Deep Learning using Rectified Linear Units
===

## Overview

In this notebook, we explore the performance of a neural net with varying activation functions on an image classification task.

We load our dependencies.

In [1]:
from __future__ import absolute_import
from __future__ import division
from __future__ import print_function

__version__ = '1.0.0'
__author__ = 'Abien Fred Agarap'

import matplotlib.pyplot as plt
from models.neural_net import NeuralNet
import numpy as np
import tensorflow as tf

We set up the GPU memory growth.

In [2]:
tf.config.experimental.set_memory_growth(tf.config.experimental.list_physical_devices('GPU')[0], True)

We set the random seeds for reproducibility.

In [3]:
np.random.seed(42)
tf.random.set_seed(42)

## Data Preparation

We load the MNIST dataset.

In [4]:
(train_features, train_labels), (test_features, test_labels) = tf.keras.datasets.mnist.load_data()

We scale the images.

In [5]:
train_features = train_features.astype('float32').reshape(-1, 784) / 255.
test_features = test_features.astype('float32').reshape(-1, 784) / 255.

We one-hot encode labels.

In [6]:
train_labels = tf.one_hot(train_labels, 10)
test_labels = tf.one_hot(test_labels, 10)

We create a `tf.data.Dataset` object for the training dataset.

In [7]:
dataset = tf.data.Dataset.from_tensor_slices((train_features, train_labels))
dataset = dataset.prefetch(4096).shuffle(2048).batch(1024, True)

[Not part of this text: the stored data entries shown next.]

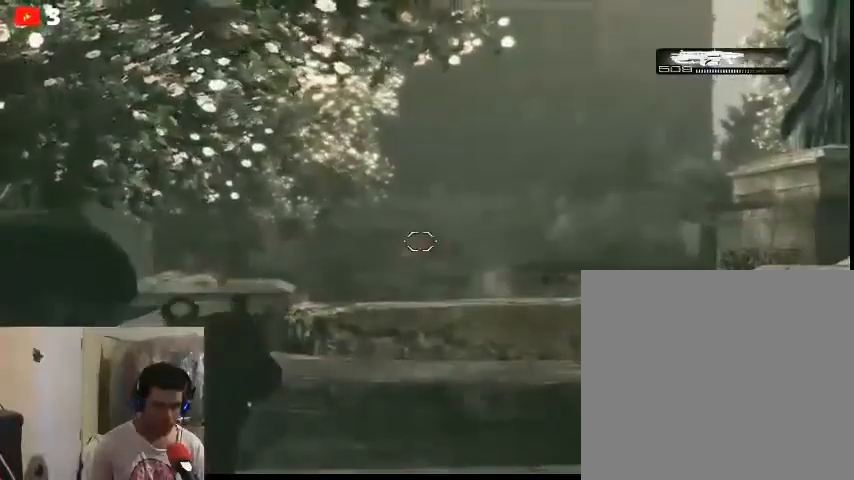
{"buttons": ["L2"], "left_stick": "center", "right_stick": "right", "events": [[200, "right_stick", "right"]]}
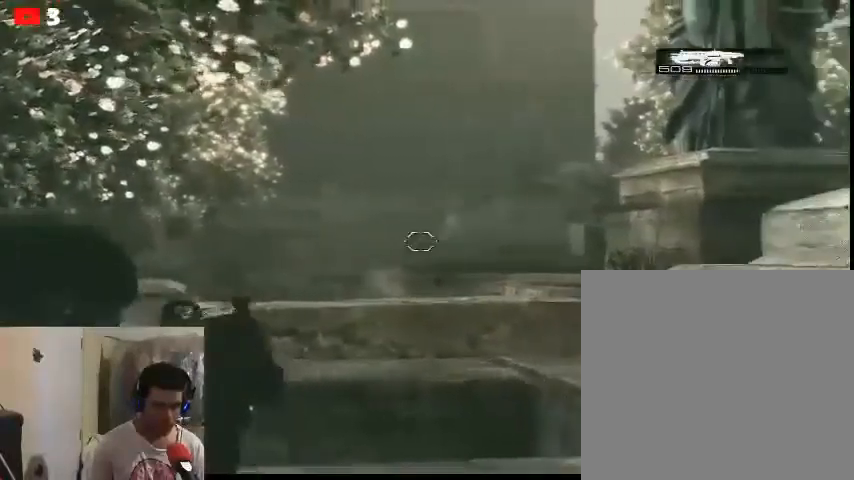
{"buttons": ["L2"], "left_stick": "center", "right_stick": "down-right", "events": [[100, "right_stick", "down-right"], [133, "R2", "down"], [200, "R2", "up"]]}
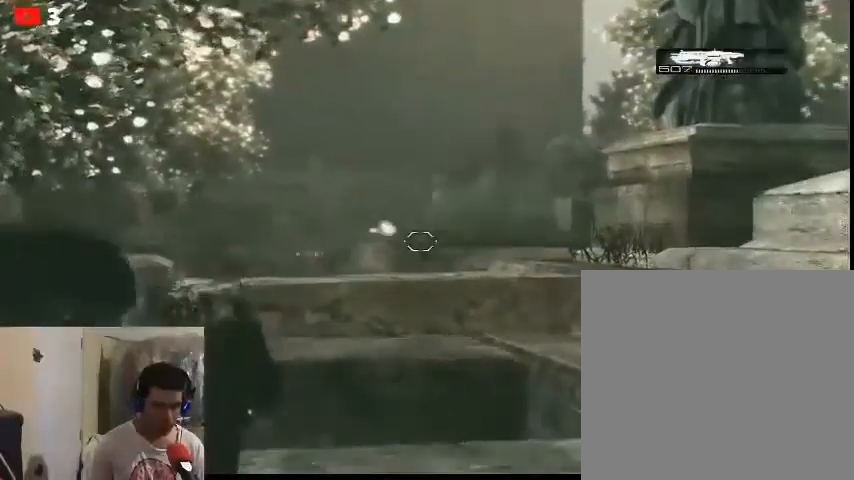
{"buttons": ["L2"], "left_stick": "center", "right_stick": "left", "events": [[33, "right_stick", "center"], [267, "right_stick", "left"]]}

W0901 23:35:52.758524 140481895573312 deprecation.py:323] From /home/darth/tf2/lib/python3.6/site-packages/tensorflow/python/data/util/random_seed.py:58: add_dispatch_support.<locals>.wrapper (from tensorflow.python.ops.array_ops) is deprecated and will be removed in a future version.
Instructions for updating:
Use tf.where in 2.0, which has the same broadcast rule as np.where


## Model

Let's write our helper functions for training our model.

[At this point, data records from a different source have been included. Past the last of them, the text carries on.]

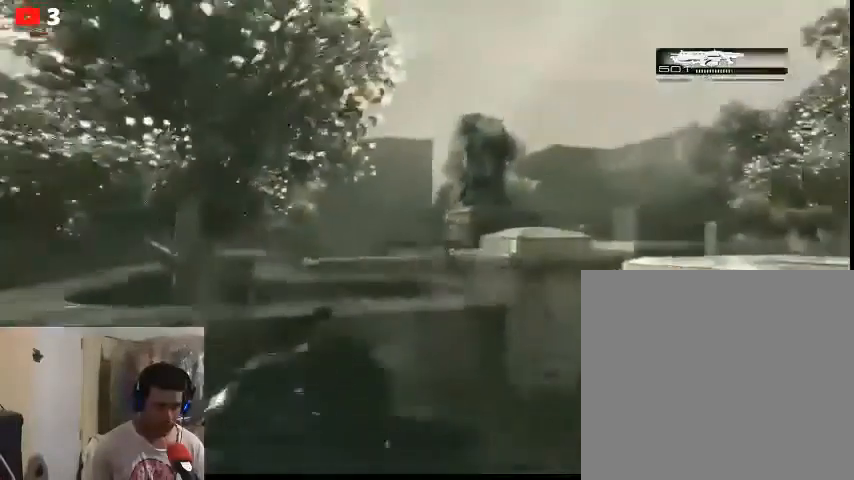
{"buttons": ["R1"], "left_stick": "center", "right_stick": "center", "events": [[67, "R1", "up"], [167, "R1", "down"], [200, "R1", "up"], [333, "R1", "down"], [400, "R1", "up"], [500, "R1", "down"]]}
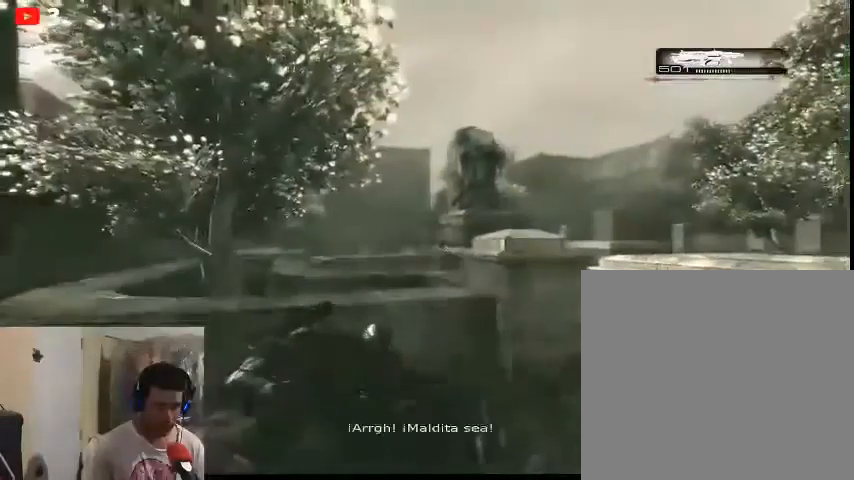
{"buttons": ["R1"], "left_stick": "center", "right_stick": "center", "events": [[67, "R1", "up"], [133, "R1", "down"], [233, "R1", "up"], [500, "R1", "down"]]}
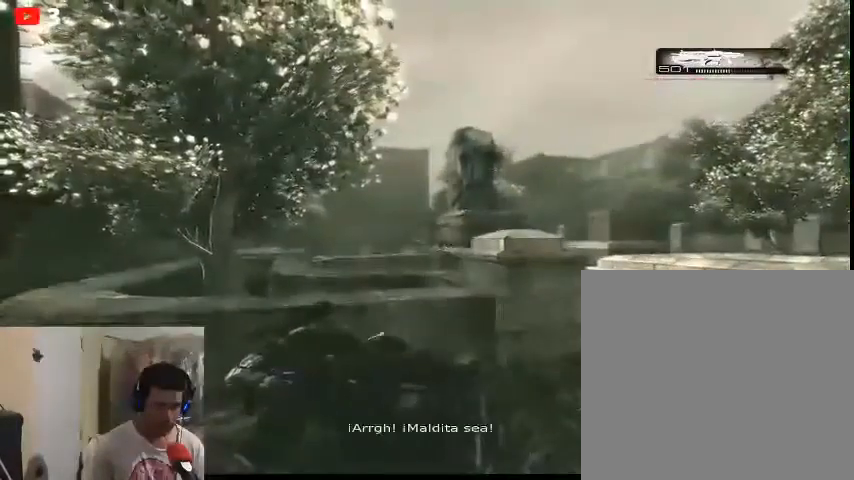
{"buttons": [], "left_stick": "center", "right_stick": "center", "events": [[133, "R1", "up"]]}
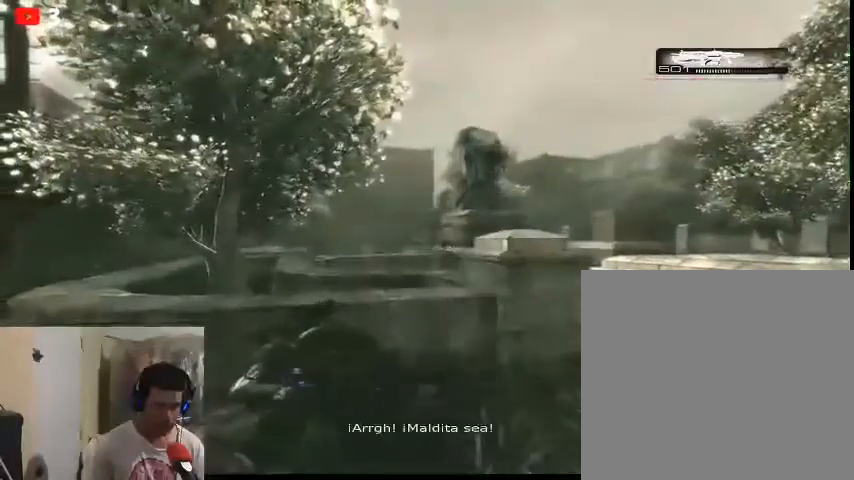
{"buttons": [], "left_stick": "center", "right_stick": "center", "events": []}
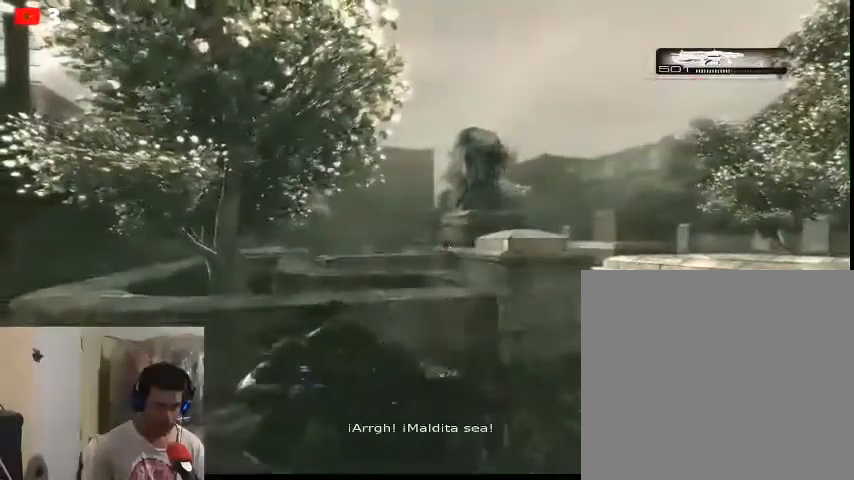
{"buttons": [], "left_stick": "center", "right_stick": "center", "events": []}
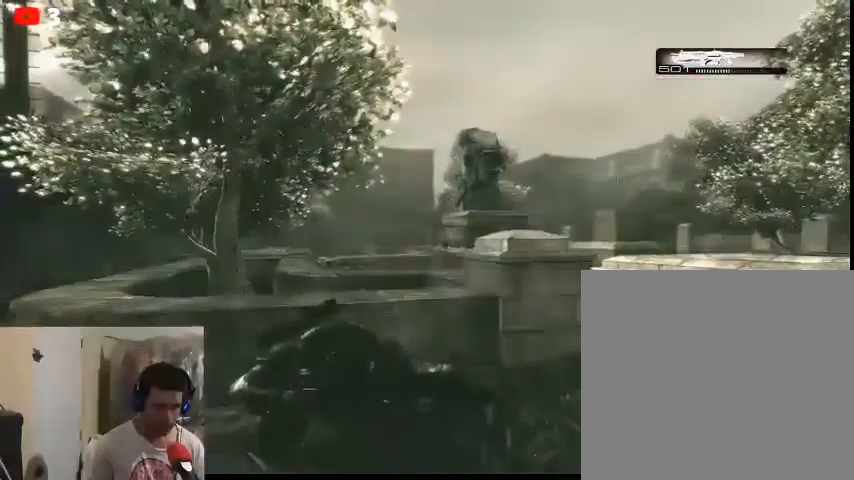
{"buttons": [], "left_stick": "center", "right_stick": "center", "events": [[200, "right_stick", "right"], [467, "right_stick", "center"]]}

We define our loss function.

In [8]:
def loss_fn(logits, labels):
    softmax_loss = tf.nn.softmax_cross_entropy_with_logits(logits=logits, labels=labels)
    return tf.reduce_mean(softmax_loss)

We define a function for a training step.

In [9]:
def train_step(model, loss, features, labels):
    with tf.GradientTape() as tape:
        logits = model(features)
        train_loss = loss(logits=logits, labels=labels)
    gradients = tape.gradient(train_loss, model.trainable_variables)
    model.optimizer.apply_gradients(zip(gradients, model.trainable_variables))
    return train_loss

We define a training function.

In [10]:
def train(model, loss_fn, dataset, epochs):
    epoch_accuracy = []
    epoch_loss = []
    for epoch in range(epochs):
        train_accuracy = []
        train_loss = 0
        for batch_features, batch_labels in dataset:
            batch_features += tf.random.normal(stddev=(1. / (1. + epoch)**0.55), shape=batch_features.shape)
            loss = train_step(model, loss_fn, batch_features, batch_labels)
            
            accuracy = tf.metrics.Accuracy()
            predictions = tf.nn.softmax(model(batch_features))
            accuracy(tf.argmax(predictions, 1), tf.argmax(batch_labels, 1))
            
            train_loss += loss
            train_accuracy.append(accuracy.result())
        
        epoch_loss.append(tf.reduce_mean(train_loss))
        epoch_accuracy.append(tf.reduce_mean(train_accuracy))
        
        if (epoch != 0) and ((epoch + 1) % 50 == 0):
            print('epoch {}/{} : mean loss = {}, mean accuracy = {}'.format(epoch + 1,
                                                                            epochs,
                                                                            tf.reduce_mean(train_loss),
                                                                            tf.reduce_mean(train_accuracy)))
    return epoch_accuracy, epoch_loss

### Logistic-based Model

#### 2-layer Neural Net

We define a 2-layer NN with Logistic activation function.

In [11]:
model = NeuralNet(num_layers=2, neurons=[512, 512], activation=tf.nn.sigmoid, num_classes=10)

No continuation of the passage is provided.